**INSTRUCTIONS FOR THE TASK**
Use the entries below to count the lines that hold the word "Please"; answer with the number only.
=== Section Start ===
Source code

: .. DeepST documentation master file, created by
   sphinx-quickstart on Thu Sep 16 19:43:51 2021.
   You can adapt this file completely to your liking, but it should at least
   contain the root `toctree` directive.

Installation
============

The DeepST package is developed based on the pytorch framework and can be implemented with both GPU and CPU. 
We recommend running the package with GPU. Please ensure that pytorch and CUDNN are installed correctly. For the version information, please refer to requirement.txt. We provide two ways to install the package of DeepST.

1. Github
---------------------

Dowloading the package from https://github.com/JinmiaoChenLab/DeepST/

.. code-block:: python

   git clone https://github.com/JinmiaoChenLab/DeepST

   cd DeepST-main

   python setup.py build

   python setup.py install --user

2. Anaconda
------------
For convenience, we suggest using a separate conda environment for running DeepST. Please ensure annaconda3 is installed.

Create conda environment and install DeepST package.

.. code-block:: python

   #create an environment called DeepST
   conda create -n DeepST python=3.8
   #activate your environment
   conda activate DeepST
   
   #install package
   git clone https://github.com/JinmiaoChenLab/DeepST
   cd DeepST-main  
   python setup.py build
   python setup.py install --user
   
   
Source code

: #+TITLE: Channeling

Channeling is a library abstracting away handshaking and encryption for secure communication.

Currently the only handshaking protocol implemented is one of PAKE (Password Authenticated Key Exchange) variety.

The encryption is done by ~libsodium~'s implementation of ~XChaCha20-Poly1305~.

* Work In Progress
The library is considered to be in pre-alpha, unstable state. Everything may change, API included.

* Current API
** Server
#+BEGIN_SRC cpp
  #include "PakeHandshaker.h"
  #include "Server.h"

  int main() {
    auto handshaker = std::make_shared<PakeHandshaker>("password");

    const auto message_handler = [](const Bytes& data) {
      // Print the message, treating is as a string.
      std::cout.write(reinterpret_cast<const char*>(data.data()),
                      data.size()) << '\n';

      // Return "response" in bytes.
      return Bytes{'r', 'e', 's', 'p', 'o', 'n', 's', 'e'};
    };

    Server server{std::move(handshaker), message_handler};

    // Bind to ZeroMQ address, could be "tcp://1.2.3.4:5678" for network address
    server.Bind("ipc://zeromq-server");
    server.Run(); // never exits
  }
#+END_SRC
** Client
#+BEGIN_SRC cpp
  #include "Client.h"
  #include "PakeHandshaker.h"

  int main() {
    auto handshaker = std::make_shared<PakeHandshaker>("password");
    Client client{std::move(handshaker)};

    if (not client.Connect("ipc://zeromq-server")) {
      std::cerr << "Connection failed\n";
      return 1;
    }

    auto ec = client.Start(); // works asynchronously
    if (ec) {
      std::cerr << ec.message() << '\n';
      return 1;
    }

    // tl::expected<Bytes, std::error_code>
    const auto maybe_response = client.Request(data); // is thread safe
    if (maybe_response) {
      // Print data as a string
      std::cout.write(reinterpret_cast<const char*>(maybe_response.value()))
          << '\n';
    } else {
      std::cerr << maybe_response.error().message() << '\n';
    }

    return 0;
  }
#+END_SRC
=== Section End ===
**ANSWER BOX**
2